Yeager would not have cared— much— if
Finkelstein were a Negro. It didn't matter one way or the other to the Lizards, that was for sure. Black bag in hand, the doctor scrambled up into the bus. "Who's hurt?" he asked in a thick New York accent. Then his eyes went wide. "Oh."
"Come on," Yeager said; if he was going to be Lizard liaison, he had to get on with the job. He led Finkelstein back to the Lizards, who had sat quietly through the colloquy with Collins. He hoped the creatures from another planet recognized him as the man who had let them have the bandages to bind up their wounds. Maybe they did; they showed no agitation when he brought the doctor right up to them.
But when Finkelstein made as if to tug at one of those bandages, the unhurt Lizards let out a volley of evil-sounding hisses. One of them stood up from his seat, clawed hands outstretched. "How can you let them know I'm
not going to do anything bad to them?"
Sam thought, How the devil do I know? But if he couldn't invent an answer, somebody else would end up trying. He hoped for inspiration, and for once it came. He handed his rifle to Otto Chase, rolled up a sleeve. "Make like you're putting a bandage on my arm, then take it off again. Maybe they'll get the idea that that's what you're supposed to do."
"Yeah, that might work," Finkelstein said enthusiastically. He opened his medical bag, took out a paper-wrapped bandage. "Hate to waste anything sterile," he muttered as he opened it. He wrapped it around Yeager's arm. His hands were deft and quick and gentle. The Lizards watched him intently.
Yeager sighed and did his best to pantomime relief. He had no idea whether he got the idea across to the Lizards. Finkelstein undid the bandage. Then he tried moving toward one of
the wounded prisoners again. This time, their uninjured companions, though they hissed among themselves, made no move to stop him.
The edge of a bandage came up easily. "It's not tape," the doctor said, as much to himself as to Yeager. "I wonder how it stays on." He peeled it back farther, looked at the wound in the Lizard's side. He let out a hiss of his own. "Shell fragment, I'd guess. Give me my bag, soldier." He grabbed a probe. "Warn him this may hurt."
Who, me? But this was what Yeager had asked for. He got the Lizards' attention, pinched himself, did his best to imitate the noises the wounded captives had made. Then he pointed to Finkelstein, the probe, and the injury. He looked at that as briefly as he could; he found torn flesh to be torn flesh, whether it belonged to man or Lizard.

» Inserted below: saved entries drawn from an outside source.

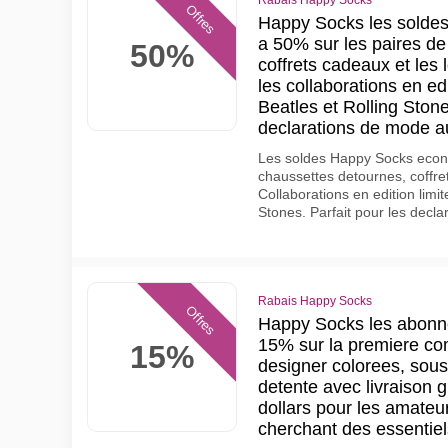
Rabais Happy Socks
Offres
Happy Socks les soldes
a 50% sur les paires de
50%
coffrets cadeaux et les
les collaborations en ed
Beatles et Rolling Ston
declarations de mode 
Les soldes Happy Socks econ
chaussettes detournes, coffre
Collaborations en edition limi
Stones. Parfait pour les decl
Rabais Happy Socks
Offres
Happy Socks les abonne
15% sur la premiere c
15%
designer colorees, sou
detente avec livraison 
dollars pour les amate
cherchant des essentie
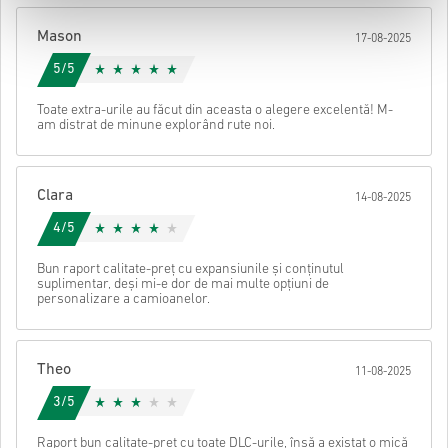
După aceea, vei primi un e-mail cu un link securizat pentru a
Mason
17-08-2025
accesa codul tău.
5/5
Toate extra-urile au făcut din aceasta o alegere excelentă! M-
am distrat de minune explorând rute noi.
Clara
14-08-2025
4/5
Bun raport calitate-preț cu expansiunile și conținutul
suplimentar, deși mi-e dor de mai multe opțiuni de
personalizare a camioanelor.
Theo
11-08-2025
3/5
Raport bun calitate-preț cu toate DLC-urile, însă a existat o mică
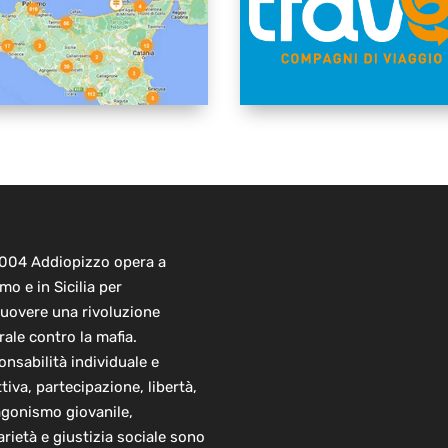
2004 Addiopizzo opera a
mo e in Sicilia per
uovere una rivoluzione
rale contro la mafia.
nsabilità individuale e
ttiva, partecipazione, libertà,
agonismo giovanile,
arietà e giustizia sociale sono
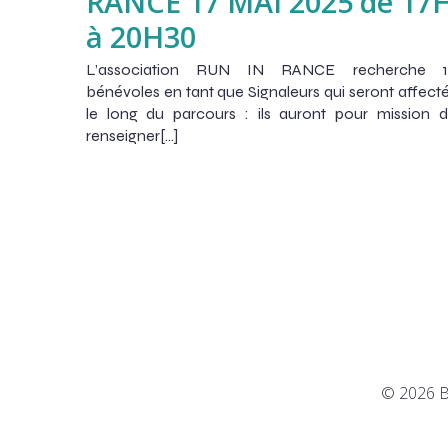
RANCE 17 MAI 2025 de 17
à 20H30
L’association RUN IN RANCE recherche 1
bénévoles en tant que Signaleurs qui seront affect
le long du parcours : ils auront pour mission 
renseigner[…]
© 2026 B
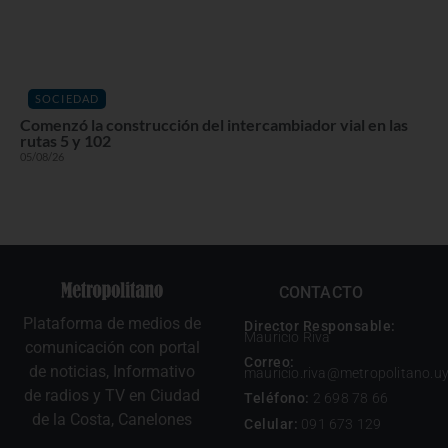
SOCIEDAD
Comenzó la construcción del intercambiador vial en las
rutas 5 y 102
05/08/26
CONTACTO
Plataforma de medios de
Director Responsable:
Mauricio Riva
comunicación con portal
Correo:
de noticias, Informativo
mauricio.riva@metropolitano.u
de radios y TV en Ciudad
Teléfono:
2 698 78 66
de la Costa, Canelones
Celular:
091 673 129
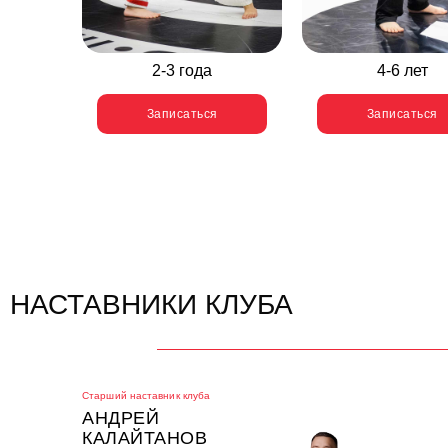
2-3 года
4-6 лет
Записаться
Записаться
НАСТАВНИКИ КЛУБА
Старший наставник клуба
АНДРЕЙ
КАЛАЙТАНОВ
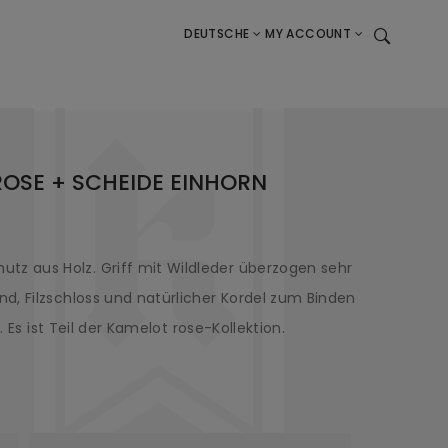
DEUTSCHE
MY ACCOUNT
ROSE + SCHEIDE EINHORN
 aus Holz. Griff mit Wildleder überzogen sehr
d, Filzschloss und natürlicher Kordel zum Binden
. Es ist Teil der Kamelot rose-Kollektion.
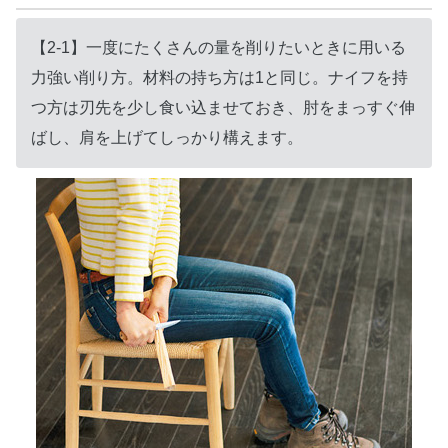
【2-1】一度にたくさんの量を削りたいときに用いる
力強い削り方。材料の持ち方は1と同じ。ナイフを持
つ方は刃先を少し食い込ませておき、肘をまっすぐ伸
ばし、肩を上げてしっかり構えます。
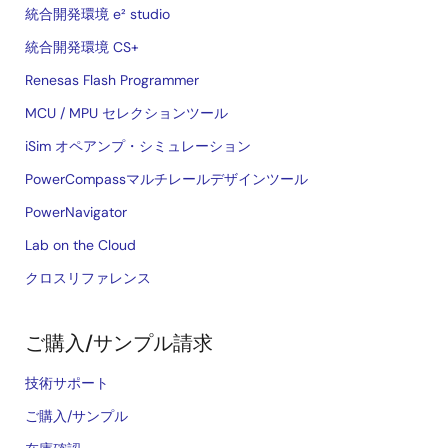
統合開発環境 e² studio
統合開発環境 CS+
Renesas Flash Programmer
MCU / MPU セレクションツール
iSim オペアンプ・シミュレーション
PowerCompassマルチレールデザインツール
PowerNavigator
Lab on the Cloud
クロスリファレンス
ご購入/サンプル請求
技術サポート
ご購入/サンプル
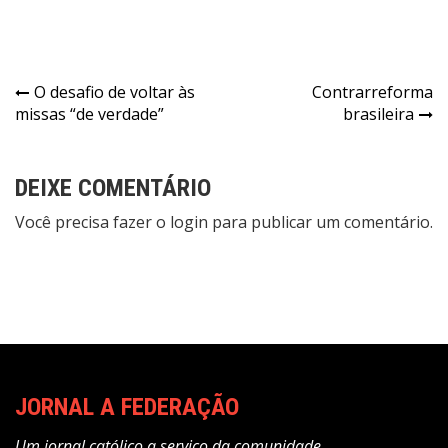
Navegação
O desafio de voltar às
Contrarreforma
missas “de verdade”
brasileira
de
Post
DEIXE COMENTÁRIO
Você precisa fazer o
login
para publicar um comentário.
JORNAL A FEDERAÇÃO
Um jornal católico a serviço da comunidade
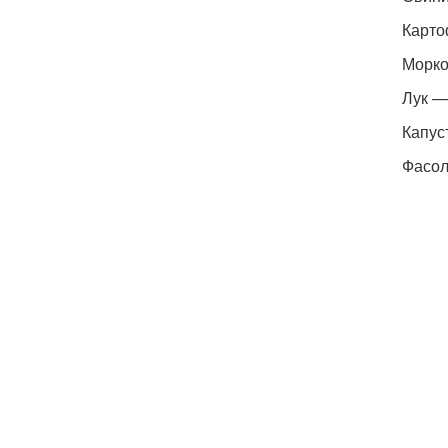
Карто
Морко
Лук —
Капус
Фасол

Finkelstein slowly inserted the probe. The wounded Lizard sat very still, then hissed and quivered at the same moment as the doctor exclaimed, "Found it! Not too big and not too deep." He withdrew the probe, took out a pair of long, thin grasping tongs. "Almost there, almost there... got it!" His hands drew back; the tongs came out of the wound clenched on a half-inch sliver of metal. A drop of the Lizard's blood fell from it to the floor of the bus.
All the alien prisoners, even the wounded one, spoke excitedly in their own language. The one who had threatened the doctor with claws lowered his weird eyes
toward the ground and stood very still. Yeager had seen the captives do that before. It had to be a kind of salute, he thought.
The doctor started to replace the bandage, then paused and glanced toward Yeager. "Think I ought to dust the wound with sulfa? Can Earth germs live on a thing from God
knows where? Or would I be running a bigger risk of poisoning the Lizard?"
Again, Yeager's first thought was, How should I know? Why was a doctor asking medical questions of a minor league outfielder without a high school diploma? Then he realized that when it came to Lizards, he might not know a whole lot less than Finkelstein. After a few seconds' thought, he answered, "Seems to me they must come from a planet that isn't too different than ours, or they wouldn't want Earth in the first place. So maybe our germs would like them."
"Yeah, that makes sense. Okay, I'll do it." The doctor poured the yellow powder into the wound, patted the bandage down. It clung as well as it had before.